Mr Trump also encouraged investors with his comments about private talks with Fed Reserve chair Jerome Powell, after the pair clashed during a rare presidential visit to the US central bank last week. He told reporters he had “a very good meeting on interest rates” with Mr Powell. Mr Trump wants rates lowered immediately to help the US economy. But the Fed is widely expected to leave its benchmark interest rate in the range of 4.25 per cent to 4.5 per cent at the conclusion of a two-day policy meeting this week.
Investors have also greeted generally benign data that suggest the US economy is on solid ground, said Angelo Kourkafas of broking house Edward Jones.
“That might change in the months ahead, but for now, we have an economy that is holding up,” Mr Kourkafas said.

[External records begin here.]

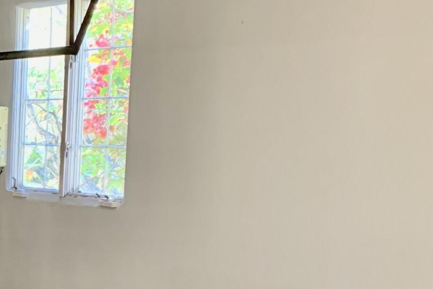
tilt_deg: -11.8
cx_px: -249
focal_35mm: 89
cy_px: 300
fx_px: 1070
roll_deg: +0.5
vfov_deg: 15.1
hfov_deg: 19.4
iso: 320
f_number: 1.8
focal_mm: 4.25
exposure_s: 1/60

On the local bourse, Dr Oliver said traders will closely watch Wednesday’s quarterly consumer price index figures. The trimmed mean CPI – the RBA’s preferred measure of underlying inflation – was 2.4 per cent in May, and the June figure will be key in determining whether the official cash rate is cut next month. Dr Oliver said the market consensus is for a trimmed mean of 2.7 per cent.
“If it’s something like 2.9 per cent, as it was in the March quarter … then that could call into question a cut in August,” he said.